La Blogothèque

Alt-J à la Chapelle des Beaux-Arts de Paris

La Chapelle des Beaux-Arts de Paris. La pop tortueuse et déconstruite d’Alt-J. L’alignement des planètes.

Je me souviendrai toujours de ce concert de 2012 à Manchester où les quatre petits Alt-J se produisaient pour la second fois me semble-t-il. “Se produisaient” est un mot un peu fort : la salle dans laquelle ils s’apprêtaient à jouer (avec Money et No Ceremony///, qui donnaient ici leur tout premier concert) était en fait une galerie d’art transformée pour l’occasion en salle des fêtes d’une sombre association étudiante de la ville. Il y avait un bar clandestin où la bière était tiède et coutait £2. Il y avait surtout beaucoup de monde, beaucoup de bruit et pas beaucoup de gens qui s’intéressaient à ce qu’il se passait sur l’estrade qui servait de scène – l’acoustique du lieu était atroce et rien de ce que tentait le jeune groupe ne pouvait empêcher le désastre.

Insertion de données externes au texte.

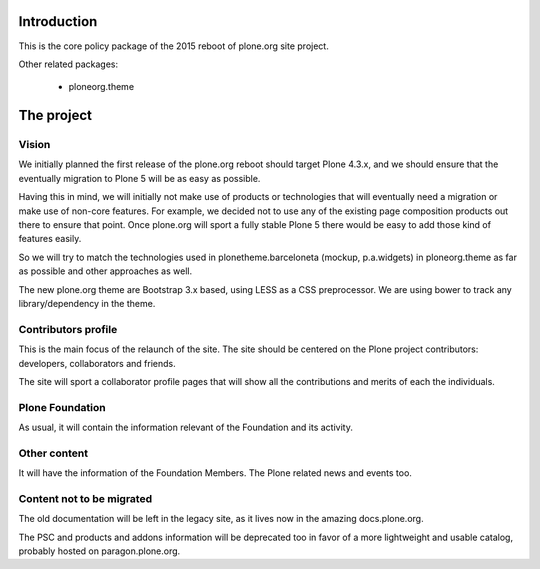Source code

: Introduction
============

This is the core policy package of the 2015 reboot of plone.org site project.

Other related packages:

 * ploneorg.theme


The project
===========

Vision
------

We initially planned the first release of the plone.org reboot should target
Plone 4.3.x, and we should ensure that the eventually migration to Plone 5 will
be as easy as possible.

Having this in mind, we will initially not make use of products or technologies
that will eventually need a migration or make use of non-core features. For
example, we decided not to use any of the existing page composition products out
there to ensure that point. Once plone.org will sport a fully stable Plone 5
there would be easy to add those kind of features easily.

So we will try to match the technologies used in plonetheme.barceloneta (mockup,
p.a.widgets) in ploneorg.theme as far as possible and other approaches as well.

The new plone.org theme are Bootstrap 3.x based, using LESS as a CSS
preprocessor. We are using bower to track any library/dependency in the theme.

Contributors profile
--------------------

This is the main focus of the relaunch of the site. The site should be centered
on the Plone project contributors: developers, collaborators and friends.

The site will sport a collaborator profile pages that will show all the
contributions and merits of each the individuals.

Plone Foundation
----------------

As usual, it will contain the information relevant of the Foundation and its
activity.

Other content
-------------

It will have the information of the Foundation Members. The Plone related news
and events too.

Content not to be migrated
--------------------------

The old documentation will be left in the legacy site, as it lives now in the
amazing docs.plone.org.

The PSC and products and addons information will be deprecated too in favor of a
more lightweight and usable catalog, probably hosted on paragon.plone.org.

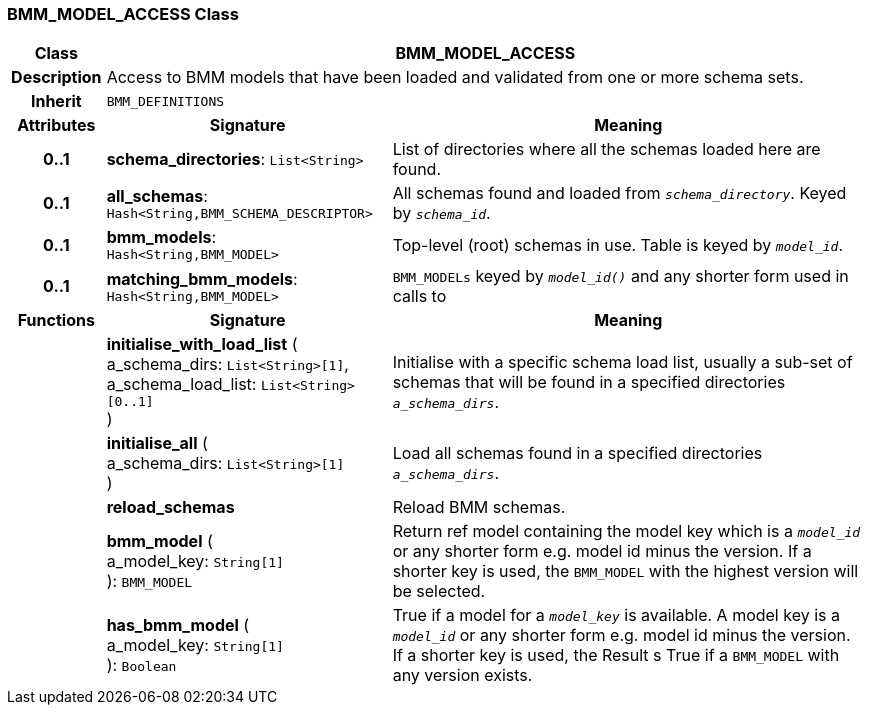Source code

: === BMM_MODEL_ACCESS Class

[cols="^1,3,5"]
|===
h|*Class*
2+^h|*BMM_MODEL_ACCESS*

h|*Description*
2+a|Access to BMM models that have been loaded and validated from one or more schema sets.

h|*Inherit*
2+|`BMM_DEFINITIONS`

h|*Attributes*
^h|*Signature*
^h|*Meaning*

h|*0..1*
|*schema_directories*: `List<String>`
a|List of directories where all the schemas loaded here are found.

h|*0..1*
|*all_schemas*: `Hash<String,BMM_SCHEMA_DESCRIPTOR>`
a|All schemas found and loaded from `_schema_directory_`. Keyed by `_schema_id_`.

h|*0..1*
|*bmm_models*: `Hash<String,BMM_MODEL>`
a|Top-level (root) schemas in use. Table is keyed by `_model_id_`.

h|*0..1*
|*matching_bmm_models*: `Hash<String,BMM_MODEL>`
a|`BMM_MODELs` keyed by `_model_id()_` and any shorter form used in calls to
h|*Functions*
^h|*Signature*
^h|*Meaning*

h|
|*initialise_with_load_list* ( +
a_schema_dirs: `List<String>[1]`, +
a_schema_load_list: `List<String>[0..1]` +
)
a|Initialise with a specific schema load list, usually a sub-set of schemas that will be found in a specified directories `_a_schema_dirs_`.

h|
|*initialise_all* ( +
a_schema_dirs: `List<String>[1]` +
)
a|Load all schemas found in a specified directories `_a_schema_dirs_`.

h|
|*reload_schemas*
a|Reload BMM schemas.

h|
|*bmm_model* ( +
a_model_key: `String[1]` +
): `BMM_MODEL`
a|Return ref model containing the model key which is a `_model_id_` or any shorter form e.g. model id minus the version. If a shorter key is used, the `BMM_MODEL` with the highest version will be selected.

h|
|*has_bmm_model* ( +
a_model_key: `String[1]` +
): `Boolean`
a|True if a model for a `_model_key_` is available. A model key is a `_model_id_` or any shorter form e.g. model id minus the version. If a shorter key is used, the Result s True if a `BMM_MODEL` with any version exists.
|===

An Awesome Wave n’était pas encore sorti, mais ses chansons, brillantes, étaient déjà là : “Matilda”, “Tessellate”, “Fitzpleasure”, “Bloodflood”, “Taro” et “Breezeblocks” bien sûr que NoiseNews m’avait envoyé en début d’année en me disant d’écouter “là maintenant tout de suite“. C’est sûrement désuet de dire ça, mais ce fût le coup de foudre immédiat. En live, et malgré le contexte peu adapté à la communion, on pouvait déjà distinguer la richesse de leurs morceaux, leurs structures tortueuses, parfois trop alambiquées et amples pour être reproduites sur scène par le seul quatuor à peine sortis de sa chambre d’étudiant de l’Université de Leeds.

On pouvait aussi entrapercevoir le succès qu’un album comme celui-ci pourrait avoir, mais on n’imaginait pas encore les hordes de fans brandissant leurs mains dans les airs pour faire des triangles avec leurs doigts, ni les voix s’assembler pour hurler les paroles de “Matilda” que le groupe jouerait quelques mois plus tard au débotté, épurée de tout artifice, pour l’un de nos Concerts à Emporter. Loin de l’agitation qui commençait à poindre autour d’eux, les jeunes garçons étaient insouciants, émerveillés, un peu timides, d’une très grande simplicité et surtout heureux d’être-là à déconstruire la complexité de leur musique sur un banc de Montmartre, au milieu de dizaine de touristes, dans une série de vidéos qui – ils le disent eux-même des Concerts à Emporter – a bercé leurs années de fac et les débuts de leur groupe.

Trois ans plus tard, amputé d’un membre, le groupe a désormais à son arc un album de plus, This is All Yours. Il joue maintenant en tête d’affiche dans les plus grandes salles et festivals du monde, remplit le Zénith de Paris en une poignée d’heures, dort dans un tourbus de la taille d’un petit appartement, réalise des BO de films hollywoodiens, compte ses fans par milliers (dont Miley Cyrus) et ses prix en Brit Awards et bientôt en Grammy si l’on en croit les prévisions de nos amis américains.

Nous les avions bien sûr recroisé depuis, lors de leur concert au Casino de Paris que nous avions filmé en septembre dernier, mais lorsque Gus, Joe et Thom ont passé la porte de la Chapelle des Beaux-Arts de Paris où nous allions les filmer de nouveau en cette froide journée de janvier, l’expression sur leurs visages était exactement la même que trois ans plus tôt : entre émerveillement, insouciance, timidité, simplicité profonde et joie d’être là, après avoir rempli la gigantesque O2 Arena de Londres quelques jours auparavant.

Alt-J est typiquement le genre de groupe que nous avons vu évoluer de près, d’un banc de Montmartre à un concert complet dans l’une des plus belles salles de Paris. Quand l’idée de les filmer dans un lieu unique, précieux, est née, nous n’avons pas imaginé plus bel endroit que la Chapelle des Petits-Augustins pour les accueillir. Sous la protection d’une copie de la Statue du Colleone dont l’originale trône sur une place de Venise, devant le Jugement Dernier de Michel-Ange, dans l’acoustique surprenante de ce lieu historique, nous avons offert à ce groupe longtemps chéri l’écrin idéal pour abriter la grandeur orchestrale que sa musique suppose, pour laisser rebondir ses percussions à l’infini et résonner l’écho de ses voix, de ses guitares et de ses chœurs contre des murs centenaires et bardés d’œuvres d’art que la galerie de Manchester n’avait alors pu leur donner. Trois ans plus tard, la communion était totale, le public, bouche bée.